RAISE shows that agent memory consists of four components organized by two design axes: dialogue-level (conversation history, scratchpad) versus turn-level (examples, task trajectory). This granularity distinction predicts different failure modes and update policies for each component.
Research shows the bottleneck is not memory capacity but the compute required to consolidate evicted context into fast weights during offline sleep phases. Performance improves with more consolidation passes, following a test-time scaling pattern on harder reasoning tasks.
The Sleep paradigm uses Knowledge Seeding (distilling smaller networks into larger ones) and Dreaming (RL-generated rehearsal) to consolidate in-context knowledge into weights without forgetting.

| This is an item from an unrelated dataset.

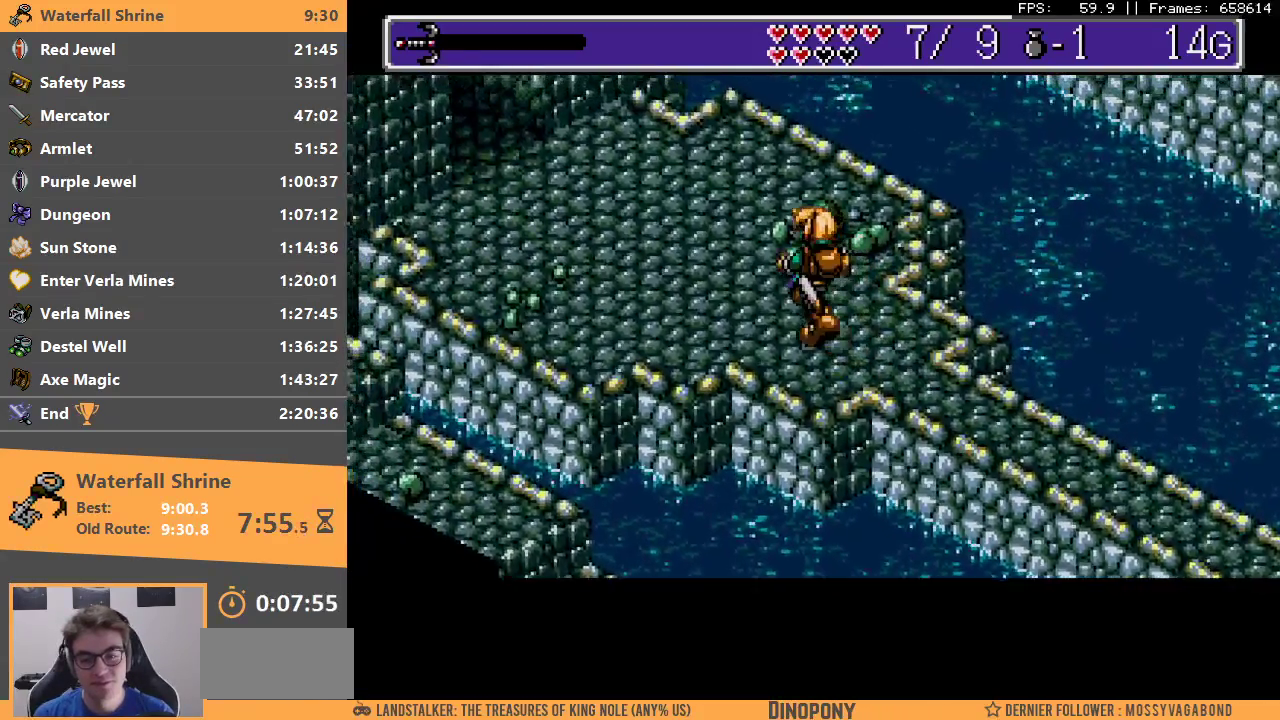
{"buttons": [], "events": []}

Gains appear in long-context understanding, few-shot reasoning, and continual learning.
DeepAgent's autonomous memory folding consolidates interaction history into episodic, working, and tool memory schemas. This reduces token overhead while letting agents pause to reconsider strategies—the autonomy and structure together avoid degradation that plagues poorly designed consolidation.
ReadAgent compresses documents into gist memories before knowing the task, then retrieves details only when needed, extending effective context 3–20× and outperforming retrieval baselines on long-document QA.
FluxMem shows that memory usefulness is determined by links between co-activated units forming an accessible subgraph, not by what is stored. Storage is necessary but inert; topology determines whether useful memories are reachable at decision time.
PRAXIS shows that indexing procedures by environment state and local action pairs yields consistent accuracy and reliability gains across VLM backbones on the REAL benchmark, compared to higher-level workflow abstractions that lose click-by-click specifics.
Memory management decomposes into explicit hot-path (agent decides via tool calling) and implicit background (programmatically triggered) paths. Each approach trades context-sensitivity for reliability differently across generation, storage, retrieval, and deletion.